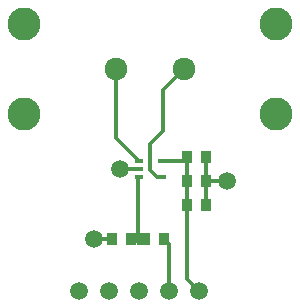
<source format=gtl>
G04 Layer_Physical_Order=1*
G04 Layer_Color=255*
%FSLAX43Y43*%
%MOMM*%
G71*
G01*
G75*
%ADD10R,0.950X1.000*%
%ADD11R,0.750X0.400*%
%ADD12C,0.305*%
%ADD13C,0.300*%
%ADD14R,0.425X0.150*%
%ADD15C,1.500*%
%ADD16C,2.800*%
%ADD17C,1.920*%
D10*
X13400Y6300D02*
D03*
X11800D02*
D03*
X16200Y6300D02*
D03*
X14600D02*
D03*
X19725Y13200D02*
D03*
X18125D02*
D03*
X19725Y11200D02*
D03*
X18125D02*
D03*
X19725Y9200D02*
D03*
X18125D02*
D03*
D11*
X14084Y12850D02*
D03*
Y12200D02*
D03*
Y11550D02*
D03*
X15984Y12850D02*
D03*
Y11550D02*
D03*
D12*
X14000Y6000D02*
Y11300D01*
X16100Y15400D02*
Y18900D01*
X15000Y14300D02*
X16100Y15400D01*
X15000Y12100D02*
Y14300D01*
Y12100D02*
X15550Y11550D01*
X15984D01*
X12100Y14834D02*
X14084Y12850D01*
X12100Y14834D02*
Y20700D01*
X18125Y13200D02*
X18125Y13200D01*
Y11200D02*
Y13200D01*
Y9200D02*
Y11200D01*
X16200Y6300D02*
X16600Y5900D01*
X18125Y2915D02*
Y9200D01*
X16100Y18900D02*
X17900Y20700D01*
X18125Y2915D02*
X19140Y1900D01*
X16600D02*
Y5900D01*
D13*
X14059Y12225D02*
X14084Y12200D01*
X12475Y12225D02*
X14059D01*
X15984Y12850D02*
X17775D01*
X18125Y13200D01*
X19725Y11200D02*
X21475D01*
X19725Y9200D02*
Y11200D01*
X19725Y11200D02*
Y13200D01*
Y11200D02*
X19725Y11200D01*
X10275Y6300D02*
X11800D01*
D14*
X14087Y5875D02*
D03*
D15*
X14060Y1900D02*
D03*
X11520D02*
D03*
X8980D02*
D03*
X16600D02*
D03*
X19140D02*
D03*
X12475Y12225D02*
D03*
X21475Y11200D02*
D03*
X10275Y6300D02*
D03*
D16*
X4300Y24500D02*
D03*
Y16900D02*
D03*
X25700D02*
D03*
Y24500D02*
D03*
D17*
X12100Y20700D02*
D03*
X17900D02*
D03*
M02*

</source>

---

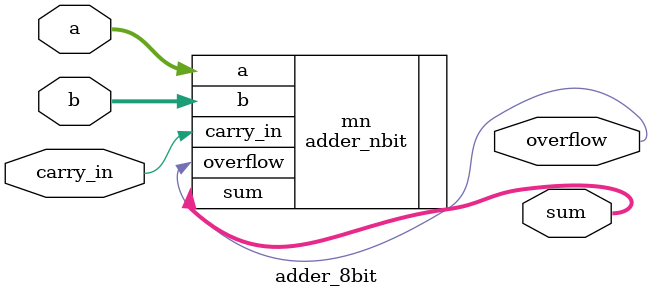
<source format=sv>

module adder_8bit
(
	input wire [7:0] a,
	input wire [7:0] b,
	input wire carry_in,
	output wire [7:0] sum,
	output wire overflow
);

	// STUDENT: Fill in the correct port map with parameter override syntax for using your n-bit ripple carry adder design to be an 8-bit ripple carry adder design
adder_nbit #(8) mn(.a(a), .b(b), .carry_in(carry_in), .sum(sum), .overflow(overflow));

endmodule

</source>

* * *

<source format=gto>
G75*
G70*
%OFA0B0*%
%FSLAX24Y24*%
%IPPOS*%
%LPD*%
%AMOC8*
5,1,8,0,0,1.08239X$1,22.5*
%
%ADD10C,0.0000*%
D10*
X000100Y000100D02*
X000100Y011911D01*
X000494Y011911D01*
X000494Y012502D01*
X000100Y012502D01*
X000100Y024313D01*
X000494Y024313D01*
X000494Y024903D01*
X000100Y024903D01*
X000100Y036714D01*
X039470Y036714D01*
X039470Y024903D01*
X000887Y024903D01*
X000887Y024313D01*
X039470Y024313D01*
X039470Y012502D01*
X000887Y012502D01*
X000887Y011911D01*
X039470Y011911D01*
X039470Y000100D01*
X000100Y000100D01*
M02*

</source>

▶ [WORK TASK]: In the entries above, find lines with "input" and copy each.

▶ [SOLUTION TO THIS PROBLEM]:
	input wire [7:0] a,
	input wire [7:0] b,
	input wire carry_in,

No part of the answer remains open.